Mittlerweile hat die HfWU noch weitere vier Tandem-Professuren erfolgreich installiert.  Sie nehmen zum kommenden Wintersemester ihre Professuren auf, in so unterschiedlichen Bereichen wie Leadership und Coaching, Künstliche Intelligenz in der Unternehmenspraxis, Organisationspsychologie und Organisationsentwicklung und eine zweite Professur in Theatertherapie. Etwas überraschend auch für die Hochschule: die Professuren wurden durch weg mit Frauen besetzt.

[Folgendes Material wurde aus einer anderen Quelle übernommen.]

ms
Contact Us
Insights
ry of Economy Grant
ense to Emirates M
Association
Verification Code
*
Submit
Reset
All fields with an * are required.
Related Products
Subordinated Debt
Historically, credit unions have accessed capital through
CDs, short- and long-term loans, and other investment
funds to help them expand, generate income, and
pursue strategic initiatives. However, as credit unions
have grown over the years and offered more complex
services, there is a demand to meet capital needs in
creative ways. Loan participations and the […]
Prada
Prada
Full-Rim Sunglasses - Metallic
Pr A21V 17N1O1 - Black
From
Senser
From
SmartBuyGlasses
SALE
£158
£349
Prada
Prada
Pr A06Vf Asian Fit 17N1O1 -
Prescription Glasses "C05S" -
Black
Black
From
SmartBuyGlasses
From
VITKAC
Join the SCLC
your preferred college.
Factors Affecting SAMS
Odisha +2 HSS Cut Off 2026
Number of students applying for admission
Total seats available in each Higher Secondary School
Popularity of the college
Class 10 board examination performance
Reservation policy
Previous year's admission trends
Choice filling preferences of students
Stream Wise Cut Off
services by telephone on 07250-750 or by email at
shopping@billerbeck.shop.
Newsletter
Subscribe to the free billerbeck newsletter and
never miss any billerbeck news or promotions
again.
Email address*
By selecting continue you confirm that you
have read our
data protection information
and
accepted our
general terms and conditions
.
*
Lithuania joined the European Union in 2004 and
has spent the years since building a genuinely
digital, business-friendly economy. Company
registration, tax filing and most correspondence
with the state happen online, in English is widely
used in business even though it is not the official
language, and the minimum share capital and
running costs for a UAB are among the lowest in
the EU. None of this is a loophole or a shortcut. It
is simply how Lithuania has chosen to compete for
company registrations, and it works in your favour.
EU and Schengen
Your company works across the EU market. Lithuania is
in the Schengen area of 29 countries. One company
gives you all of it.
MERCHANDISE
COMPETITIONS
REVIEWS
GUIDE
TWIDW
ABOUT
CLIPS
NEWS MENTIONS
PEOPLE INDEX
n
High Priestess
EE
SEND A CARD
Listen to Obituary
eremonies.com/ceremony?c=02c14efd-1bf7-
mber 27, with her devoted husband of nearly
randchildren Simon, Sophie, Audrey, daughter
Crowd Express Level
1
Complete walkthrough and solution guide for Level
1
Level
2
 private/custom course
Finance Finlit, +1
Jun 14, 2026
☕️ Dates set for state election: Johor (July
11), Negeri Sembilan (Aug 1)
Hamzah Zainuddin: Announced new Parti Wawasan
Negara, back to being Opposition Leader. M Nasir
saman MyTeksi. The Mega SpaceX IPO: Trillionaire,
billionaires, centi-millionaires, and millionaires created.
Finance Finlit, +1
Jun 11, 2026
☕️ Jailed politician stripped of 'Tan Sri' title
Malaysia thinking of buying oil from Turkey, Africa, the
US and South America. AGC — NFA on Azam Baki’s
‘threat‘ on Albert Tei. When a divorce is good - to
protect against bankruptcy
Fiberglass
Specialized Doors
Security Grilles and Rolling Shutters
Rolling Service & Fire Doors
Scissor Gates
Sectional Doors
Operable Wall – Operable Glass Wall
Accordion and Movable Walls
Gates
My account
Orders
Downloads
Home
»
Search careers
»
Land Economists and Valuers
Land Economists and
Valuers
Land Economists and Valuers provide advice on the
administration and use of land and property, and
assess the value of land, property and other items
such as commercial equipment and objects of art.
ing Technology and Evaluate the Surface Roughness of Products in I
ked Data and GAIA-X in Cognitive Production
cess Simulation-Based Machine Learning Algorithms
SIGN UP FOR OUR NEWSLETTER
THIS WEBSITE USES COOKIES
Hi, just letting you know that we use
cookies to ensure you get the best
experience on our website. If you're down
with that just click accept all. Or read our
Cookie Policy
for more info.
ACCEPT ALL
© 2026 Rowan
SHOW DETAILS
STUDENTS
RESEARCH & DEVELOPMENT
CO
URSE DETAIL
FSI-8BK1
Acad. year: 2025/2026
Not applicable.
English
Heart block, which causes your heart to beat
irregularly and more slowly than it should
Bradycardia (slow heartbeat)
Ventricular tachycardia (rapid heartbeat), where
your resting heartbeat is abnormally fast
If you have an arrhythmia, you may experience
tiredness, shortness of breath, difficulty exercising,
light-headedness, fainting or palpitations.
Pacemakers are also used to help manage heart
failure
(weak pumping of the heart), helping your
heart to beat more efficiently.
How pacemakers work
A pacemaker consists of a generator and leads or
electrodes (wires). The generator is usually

An der HfWU steht das Tandem-Professur-Format aufgrund der Neuartigkeit stetig auf dem Prüfstand. Eine solche Professur ist dann gelungen, wenn in der an der HfWU vorgesehenen Laufzeit der Professur auch der Abschluss der Promotion bewerkstelligt werden konnte. Die Verantwortlichen an der Hochschule sind überzeugt, dass dies ein erfolgversprechendes transfergeleitetes Karrieremodell ist, bei dem alle Beteiligten voneinander lernen und profitieren. Im Verlag der Hochschule Hannover erscheint in Kürze frei zugänglich ein Sammelband mit einem ausführlichen Bericht der HfWU zur Tandem-Professur im Promotionstrack.